Apparently you have permission errors on your PVs. Check the backend that provides storage as it's dependent on this.

Henrik-Wo commented 4 years ago

ok, found a workaround to fix my problem! But still think there ist something going wrong during the deployment of the stack.

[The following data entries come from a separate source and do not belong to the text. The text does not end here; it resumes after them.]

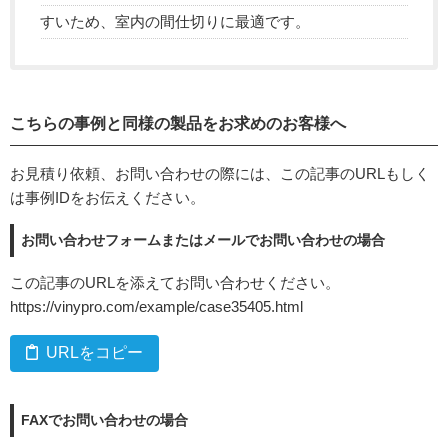
すいため、室内の間仕切りに最適です。
こちらの事例と同様の製品をお求めのお客様へ
お見積り依頼、お問い合わせの際には、この記事のURLもしく
は事例IDをお伝えください。
お問い合わせフォームまたはメールでお問い合わせの場合
この記事のURLを添えてお問い合わせください。
https://vinypro.com/example/case35405.html
URLをコピー
FAXでお問い合わせの場合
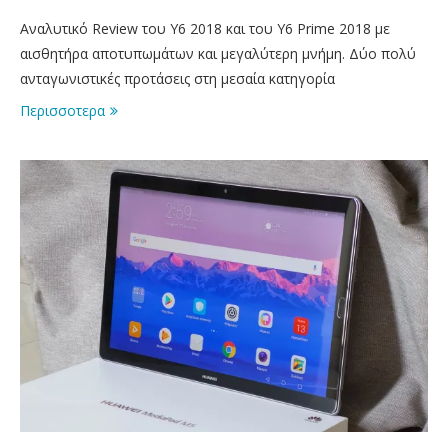
Αναλυτικό Review του Υ6 2018 και του Y6 Prime 2018 με
αισθητήρα αποτυπωμάτων και μεγαλύτερη μνήμη. Δύο πολύ
ανταγωνιστικές προτάσεις στη μεσαία κατηγορία
Περισσοτερα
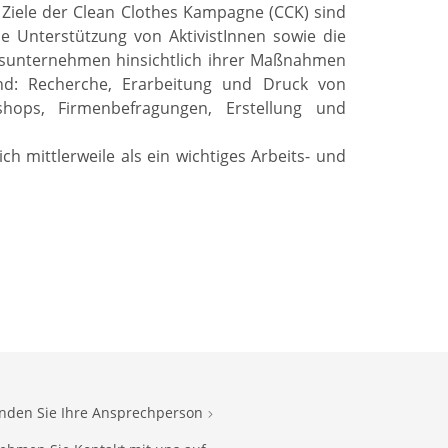
Ziele der Clean Clothes Kampagne (CCK) sind
ie Unterstützung von AktivistInnen sowie die
gsunternehmen hinsichtlich ihrer Maßnahmen
nd: Recherche, Erarbeitung und Druck von
hops, Firmenbefragungen, Erstellung und
h mittlerweile als ein wichtiges Arbeits- und
inden Sie Ihre Ansprechperson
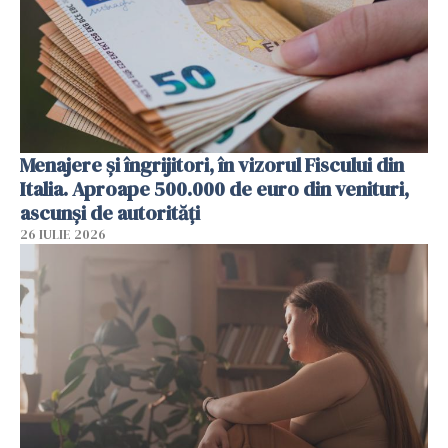
Menajere și îngrijitori, în vizorul Fiscului din
Italia. Aproape 500.000 de euro din venituri,
ascunși de autorități
26 IULIE 2026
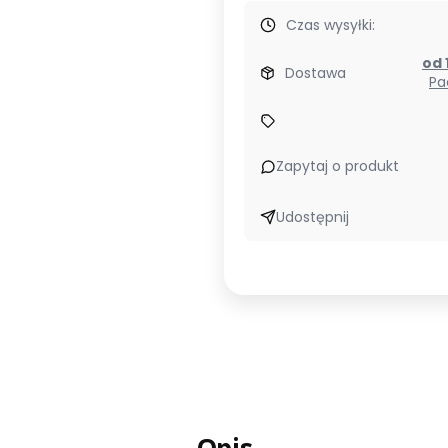
Czas wysyłki:
Dostawa
Pa
Zapytaj o produkt
Udostępnij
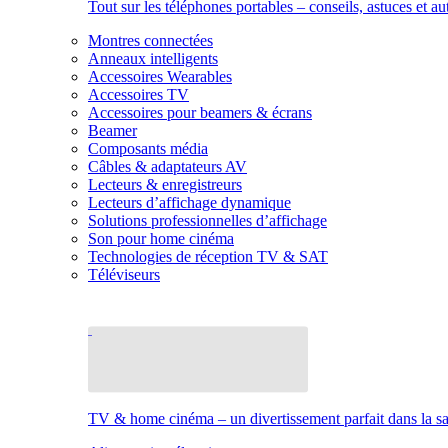
Tout sur les téléphones portables – conseils, astuces et au
Montres connectées
Anneaux intelligents
Accessoires Wearables
Accessoires TV
Accessoires pour beamers & écrans
Beamer
Composants média
Câbles & adaptateurs AV
Lecteurs & enregistreurs
Lecteurs d’affichage dynamique
Solutions professionnelles d’affichage
Son pour home cinéma
Technologies de réception TV & SAT
Téléviseurs
TV & home cinéma – un divertissement parfait dans la sal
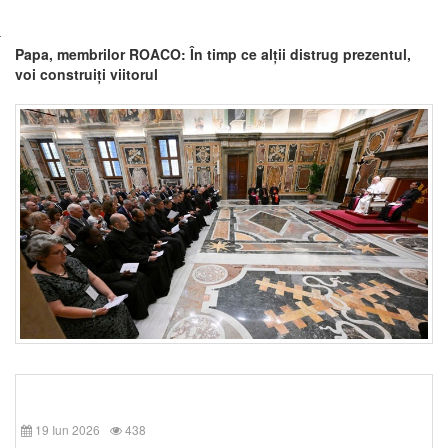
Papa, membrilor ROACO: În timp ce alții distrug prezentul,
voi construiți viitorul
19 Iun 2026
438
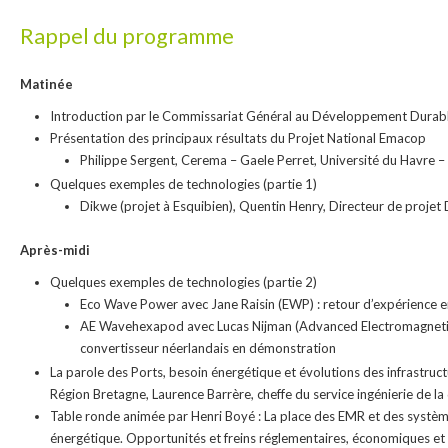
Rappel du programme
Matinée
Introduction par le Commissariat Général au Développement Durab
Présentation des principaux résultats du Projet National Emacop
Philippe Sergent, Cerema – Gaele Perret, Université du Havre – 
Quelques exemples de technologies (partie 1)
Dikwe (projet à Esquibien), Quentin Henry, Directeur de proje
Après-midi
Quelques exemples de technologies (partie 2)
Eco Wave Power avec Jane Raisin (EWP) : retour d’expérience en
AE Wavehexapod avec Lucas Nijman (Advanced Electromagneti
convertisseur néerlandais en démonstration
La parole des Ports, besoin énergétique et évolutions des infrastruc
Région Bretagne, Laurence Barrère, cheffe du service ingénierie de la
Table ronde animée par Henri Boyé : La place des EMR et des systè
énergétique. Opportunités et freins réglementaires, économiques et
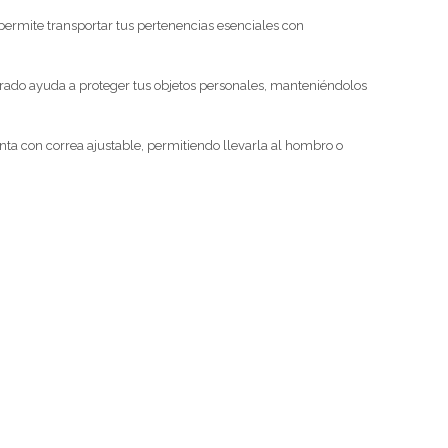
permite transportar tus pertenencias esenciales con
forrado ayuda a proteger tus objetos personales, manteniéndolos
uenta con correa ajustable, permitiendo llevarla al hombro o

  1. I created the directories for prometheus and Grafana in the backend
    $ sudo mkdir <div>/monitoring/prometheus
    $ sudo mkdir <div>/monitoring/grafana
  2. Changed the permissions for both directories
    $ sudo chown -R 1000:0 <div>/monitoring/prometheus/
    $ sudo chown -R 472:472 <div>/monitoring/grafana/
  3. Make the directories available via PVs and deploy the hole stack.

Grafana is now running but Prometheus is stuck in CrashLoopBackOff.

  1. Go back to the backend and change the permissions for Prometheus again
    $ sudo chown -R 1000:0 <div>/monitoring/prometheus/

During the next restart of the Prometheus pod it catches on and starts running.

carlosedp commented 4 years ago

Must be something on the backend. I've tested with some NFS and K3s local storage and it works fine.

Gonna take another look soon.

aneeldadani commented 4 years ago

I ran into the same issue. I have updated the filesystem with sudo chmod -R 777 [dir] and this allowed the pods to go to a "Running" state. What are the recommended permissions?

carlosedp commented 4 years ago

It's recommended that the cluster has access to the mount point with full access so it can manage (read, write and execute) it's files.

carlosedp commented 4 years ago

Closing this as problem is related to backend permissions.